Taking a woman's hand in this manner is a subtle, non-verbal cue that, like so many others, are deeply ingrained in our society as acceptable behaviors. In truth, they are not acceptable. They are a symptom of the very big and grave problem human society continues to experience when females are treated as "less than" males. And, these subtle, acceptable behaviors are why the majority of women don't speak up. They will be called a "bitch" or a "whiner", and opportunities will be withheld as a result, just like punishments of childhood days. Do males kiss female politicians on the cheek as an almost automatic response? Yes. Do they kiss male politicians? No. Maybe in Europe, but certainly not in the United States. Both shake hands, but with females, the lean in close for a peck on the cheek is also considered benign behavior. I say this unequal treatment of females and males is discriminatory and should be abolished.

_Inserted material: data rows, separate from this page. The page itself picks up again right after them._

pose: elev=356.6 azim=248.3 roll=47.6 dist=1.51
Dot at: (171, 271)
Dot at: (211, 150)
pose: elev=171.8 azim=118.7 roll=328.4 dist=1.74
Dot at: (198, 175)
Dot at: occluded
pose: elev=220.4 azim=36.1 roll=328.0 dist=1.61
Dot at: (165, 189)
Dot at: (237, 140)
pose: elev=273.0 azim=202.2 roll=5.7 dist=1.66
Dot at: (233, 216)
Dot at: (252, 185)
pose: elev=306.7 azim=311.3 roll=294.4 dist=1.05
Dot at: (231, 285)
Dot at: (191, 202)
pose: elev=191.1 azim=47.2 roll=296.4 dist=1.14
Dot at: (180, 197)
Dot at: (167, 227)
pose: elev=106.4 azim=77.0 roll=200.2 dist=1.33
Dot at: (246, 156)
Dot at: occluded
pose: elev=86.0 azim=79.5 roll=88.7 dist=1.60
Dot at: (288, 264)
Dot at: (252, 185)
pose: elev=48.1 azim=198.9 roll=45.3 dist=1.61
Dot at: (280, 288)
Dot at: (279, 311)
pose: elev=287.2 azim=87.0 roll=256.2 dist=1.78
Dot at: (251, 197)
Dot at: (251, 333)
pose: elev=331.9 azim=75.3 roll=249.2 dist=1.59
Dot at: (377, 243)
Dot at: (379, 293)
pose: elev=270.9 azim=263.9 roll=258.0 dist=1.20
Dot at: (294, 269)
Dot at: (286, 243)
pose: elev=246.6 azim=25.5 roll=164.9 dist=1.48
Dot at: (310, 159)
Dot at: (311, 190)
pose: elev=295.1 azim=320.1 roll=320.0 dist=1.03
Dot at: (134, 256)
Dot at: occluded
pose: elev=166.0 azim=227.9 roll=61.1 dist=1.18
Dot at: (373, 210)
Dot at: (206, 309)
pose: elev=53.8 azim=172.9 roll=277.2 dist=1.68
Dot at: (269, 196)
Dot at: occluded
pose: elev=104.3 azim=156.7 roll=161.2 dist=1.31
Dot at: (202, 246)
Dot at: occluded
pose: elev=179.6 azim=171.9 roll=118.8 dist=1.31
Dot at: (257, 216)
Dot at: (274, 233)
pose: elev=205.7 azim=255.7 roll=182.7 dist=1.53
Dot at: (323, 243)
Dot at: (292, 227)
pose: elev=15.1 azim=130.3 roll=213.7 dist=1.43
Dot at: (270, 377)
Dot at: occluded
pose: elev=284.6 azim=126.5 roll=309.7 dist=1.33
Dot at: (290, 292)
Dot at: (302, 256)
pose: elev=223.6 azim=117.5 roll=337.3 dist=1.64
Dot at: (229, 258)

Every female should be treated exactly like every male in formal situations. I am not talking about interpersonal relationships between friends and family members. Certainly not. I am talking about colleagues, acquaintances and strangers taking my hand, touching my back or shoulder, or kissing me without my consent. I can't tell you how many times in my past working life, my male boss leaned against my back with his erect penis as I took dictation and tried to ignore what was happening. This leaning behavior is not subtle at all, but is a power play that defers very little control to the secretary or other powerless female trying to keep her job. Being required to deliver legal papers to my boss at his home and have him answer the door in his underwear is another example. Unacceptable.

I will admit, however, that during the days of asserting my equality, and as a joke, I did yell across a work parking lot, "Nice ass!" to a male I did not know well who was leaning into and helping a good friend with her car. We all laughed, but there is another example of unacceptable behavior. I contributed to it to assert my equality. I am not proud of what I felt I needed to do in order to be considered equal in a male-dominated work environment, but I did whatever I had to do to not just survive, but to thrive and succeed. I was a single mother, and I needed the money. I grew up a "tomboy", so I was used to dealing with boys.


I taught myself how to be more assertive by reading, taking workshops, talking with other women (and men), and experimenting. There is a difference between being assertive and being aggressive.
If a woman is assertive, she is viewed as being aggressive and uncooperative (and unattractive). She is called "a bitch". If a male is assertive, he is viewed as being aggressive and powerful which is very attractive. He is treated like a hero. Aggression in women is not desirable in our society, and is shunned at almost every attempt. I see some change in this regard, but not enough. Not by a long shot. Aggression in men is almost a requirement to gain respect and power from male peers. Gaining power over another human being is the game being played here. The action to display that power play is just a symptom.

Thoughts create words. Words create actions. Actions create change. Let's continue (for some begin) to change our thoughts about inequality, our words to describe acceptable behaviors related to equality, and our actions that result in insult, violence and chaos. Little changes create big differences. It's past time we as a society considered changing what has always been considered acceptable behavior or speech. All that is required is an acknowledgement that there is a problem, and mindfulness to change our words and deeds. No little feat I'm afraid. But possible and doable.